How to perform a customized batch submission

If you are still in the directory "Output/", please move back a level by typing,

cd ../

To demonstrate a custom batch mode submission, we will reannotate the E. coli and B. subtilis genome typed objects that we originally put in the "ToSubmit" directory. We will customize this submission by adding the prophage finder, PhiSpy.

Customizing a batch submission is nearly the same process as a default batch submission except that that it requires that you submit a special file declaring the steps of the custom pipeline that you wish to run. In order to do this, we use rast-process-genome-batch and we provide the workflow file document using the --workflow flag.

Please click the link below to look at the file that we are about to use. Notice that it contains a field called "stages" under which every every step is declared with a key called "name". Special program options such as "condition" and "paramaters" can also appear in this file under each named step. Notice that at the bottom of the file one of the named steps is "call_features_prophage_phispy".

A Sample Workflow File

Please download this file by right clicking (or control-clicking) the link. We will name the file Workflow.txt. Then save it to your current working directory. If you are working in IRIS you should upload it to your working directory after you have saved it on your computer.

Now lets submit the custom annotation job. Please type:

rast-process-genome-batch --workflow Workflow.txt ToSubmit

You can check the status of your job with rast-query-genome-batch the same as before.

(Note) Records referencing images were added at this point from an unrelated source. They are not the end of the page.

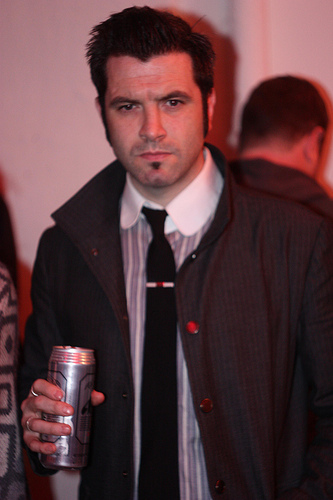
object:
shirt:
[119, 150, 220, 500]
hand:
[16, 374, 107, 455]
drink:
[37, 344, 94, 469]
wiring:
[47, 368, 68, 446]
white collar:
[121, 145, 225, 236]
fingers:
[27, 437, 59, 456]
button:
[212, 478, 222, 491]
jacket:
[14, 142, 332, 499]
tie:
[139, 206, 180, 499]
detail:
[156, 280, 164, 288]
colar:
[165, 147, 224, 237]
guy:
[20, 5, 331, 498]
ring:
[29, 381, 39, 398]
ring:
[25, 417, 32, 431]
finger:
[26, 417, 72, 440]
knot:
[142, 206, 168, 237]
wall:
[0, 1, 97, 151]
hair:
[150, 160, 161, 171]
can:
[37, 342, 95, 472]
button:
[186, 317, 199, 336]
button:
[199, 394, 215, 417]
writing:
[74, 368, 92, 445]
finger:
[29, 378, 64, 400]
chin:
[131, 161, 181, 191]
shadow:
[212, 38, 243, 155]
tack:
[143, 280, 173, 289]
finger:
[30, 396, 74, 418]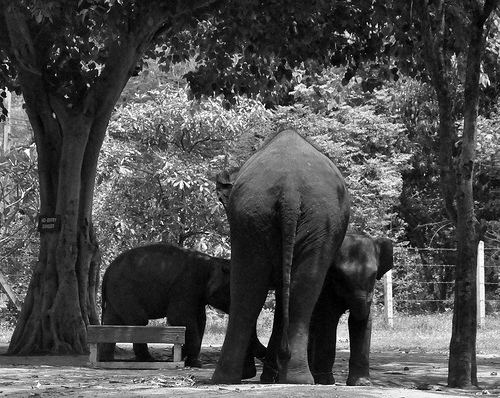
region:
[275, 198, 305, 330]
A tail of an elephant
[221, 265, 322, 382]
Legs of an elephant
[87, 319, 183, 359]
A wooden bar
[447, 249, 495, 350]
A tree trunk in the photo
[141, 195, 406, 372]
Elephants in the picture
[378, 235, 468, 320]
Barbed wire fence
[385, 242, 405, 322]
A pole at the back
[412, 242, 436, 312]
A fence in the photo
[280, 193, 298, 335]
A tail hanging down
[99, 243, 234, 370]
The elephant is young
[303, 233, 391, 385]
Young elephant is walking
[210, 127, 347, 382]
Elephant is an adult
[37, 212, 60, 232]
Sign on the tree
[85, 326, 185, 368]
A little wood post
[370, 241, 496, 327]
A small metal fence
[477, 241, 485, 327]
Fence post is white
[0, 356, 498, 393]
Dirt on the ground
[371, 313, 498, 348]
There is some overgrown grass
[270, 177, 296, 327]
The tail of the elephant in the middle.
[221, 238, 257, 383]
The back left leg of the elephant in the middle.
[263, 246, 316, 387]
The back right leg of the elephant in the middle.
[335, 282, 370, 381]
The trunk of the elephant on the right.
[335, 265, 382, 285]
The eyes of the elephant on the right.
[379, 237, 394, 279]
The ear of the elephant on the right.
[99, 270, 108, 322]
The tail of the elephant on the left.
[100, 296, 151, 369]
The back legs of the elephant on the left.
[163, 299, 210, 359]
The front legs of the elephant on the left.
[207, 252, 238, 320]
The back of the head of the elephant on the left.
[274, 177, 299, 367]
tail of an elephant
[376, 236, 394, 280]
ear of an elephant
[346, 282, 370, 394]
trunk of an elephant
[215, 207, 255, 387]
rear leg of an elephant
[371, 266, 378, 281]
eye of an elephant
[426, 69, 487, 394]
trunk of a tree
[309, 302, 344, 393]
front leg of an elephant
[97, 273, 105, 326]
tail of an elephant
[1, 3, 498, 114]
leaves hanging on trees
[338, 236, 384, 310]
head of an elephant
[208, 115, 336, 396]
A large elephant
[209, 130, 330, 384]
A large elephants rump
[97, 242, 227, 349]
A little baby elephant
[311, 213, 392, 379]
A young elephant next to large elephant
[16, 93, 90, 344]
A large tree trunk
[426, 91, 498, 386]
A small tree trunk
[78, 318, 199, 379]
A wooden bench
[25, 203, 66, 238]
A sign on the tree trunk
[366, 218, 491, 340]
A fence with square post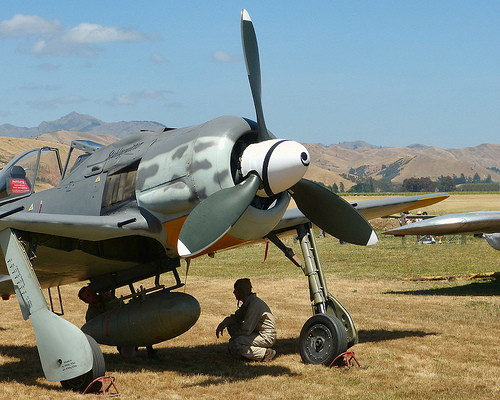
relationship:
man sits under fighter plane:
[216, 277, 277, 362] [0, 9, 453, 391]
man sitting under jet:
[192, 232, 316, 384] [1, 7, 451, 392]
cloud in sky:
[0, 0, 237, 121] [2, 2, 498, 142]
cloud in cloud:
[209, 47, 238, 62] [0, 0, 237, 121]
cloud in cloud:
[0, 0, 237, 121] [0, 0, 237, 121]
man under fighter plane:
[216, 277, 277, 362] [0, 9, 453, 391]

When your job is complete, you can download it. First we will make a directory called "Customized".

mkdir Customized
Download the genome:
rast-download-genome-batch  your-job-id Customized

If you look at the new directory, it will have the same file names as before.

Now we will export a genome:

rast-export-genome feature_data  < Customized/E_coli.gto >E_coli.tbl

Notice that new file contains the prophage calls.

Generating workflow documents the easy way

If generating a RASTtk workflow document seems unpleasant to you, then you're in luck. It is possible to generate a workflow document using the RAST website.

If you submit a genome on the RAST website using the RASTtk option, and you select "Customize RASTtk pipeline" it will bring up a table of options that looks like this:

You can select from the available steps that you want to have in your custom pipeline and click "Finish the upload". When you click, "View Job Details", You will see a page that looks like this:

The workflow file is available by clicking the "Download" button.